Assignment Paralysis- How the Heck do I Complete this Project?
I could smell the take-out breakfast, lunch and dinner that filled the trashcans of the Analyst Bullpen, a collection of cubicles I now called home. It was midnight and I was staring at a spreadsheet that hadn’t changed for at least an hour. I had no idea how to proceed and my Associate was expecting completed work in the morning. Anything I put down would be wrong. I couldn’t go home…that would also be wrong. I think I played solitaire… I’m pretty sure I prayed- and possibly promised never to have a tequila shot again… I know I dreamt about an accountant on a white horse galloping to my aid.
At the time of this particular career trauma, I had been working on Wall Street for two weeks. My class of graduates wasn’t offered the training classes that are now the norm for new finance professionals. But we did have a Bullpen Mom who watched over the new hires. Any time we had questions we could go to her for our on-the-job training. Armed with a semester of intro accounting, I managed the first few weeks without too much angst. My mistake that day was putting off an assignment until after the Bullpen Mom had left for the day. In fact, I didn’t start it until most everyone was gone and I was back from meeting a friend for dinner. The beginning of the project went fine. By the time I entered the danger zone, anyone I could call for help was asleep and I didn’t feel comfortable waking someone I barely knew.

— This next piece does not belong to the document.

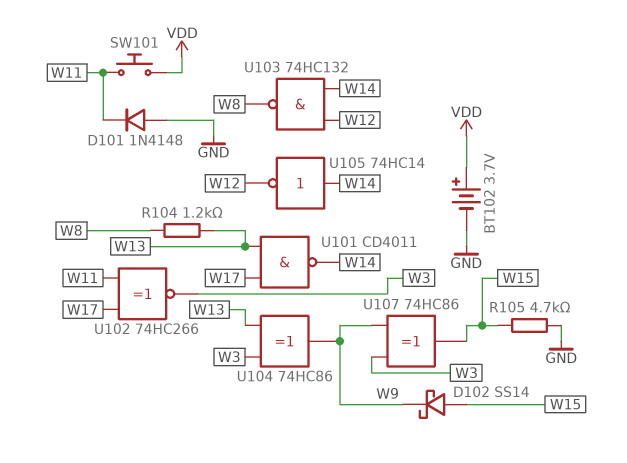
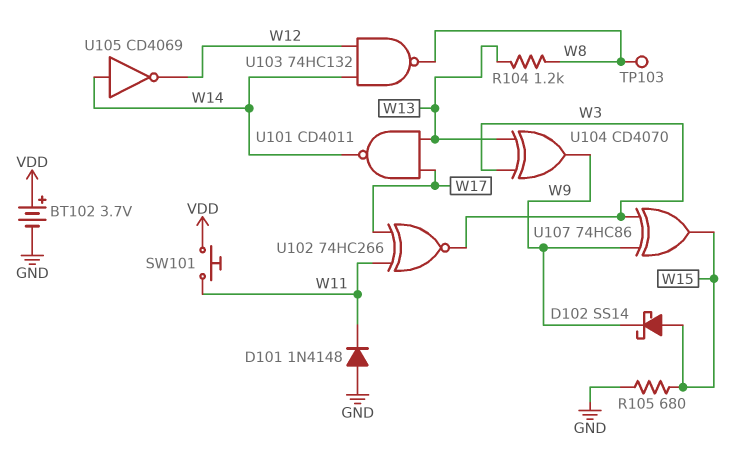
R105: 4.7k (GND, W15) -> 680 (GND, W15)
TP103: none -> test point (W8)
U104: XOR 74HC86 (in W3, in W13, out W9) -> XOR CD4070 (in W3, in W13, out W9)
U105: NOT 74HC14 (in W14, out W12) -> NOT CD4069 (in W14, out W12)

The next sequence is a little fuzzy upon recollection, as all good divine interventions are. But, as I recall, Matt, a second-year Analyst, appeared out of nowhere. (Actually, he came from M&A, two floors down, and wandered by looking for leftover take-out.) He effortlessly showed me what to do. I was good to go in half an hour, spreadsheet complete.
That may have been a near-death experience in my eyes but it taught me an important lesson. I began to review my assignments right away and ask questions early. I also become friends with a few experienced second-year Analysts who wouldn’t mind a call from their desperate first-year friend.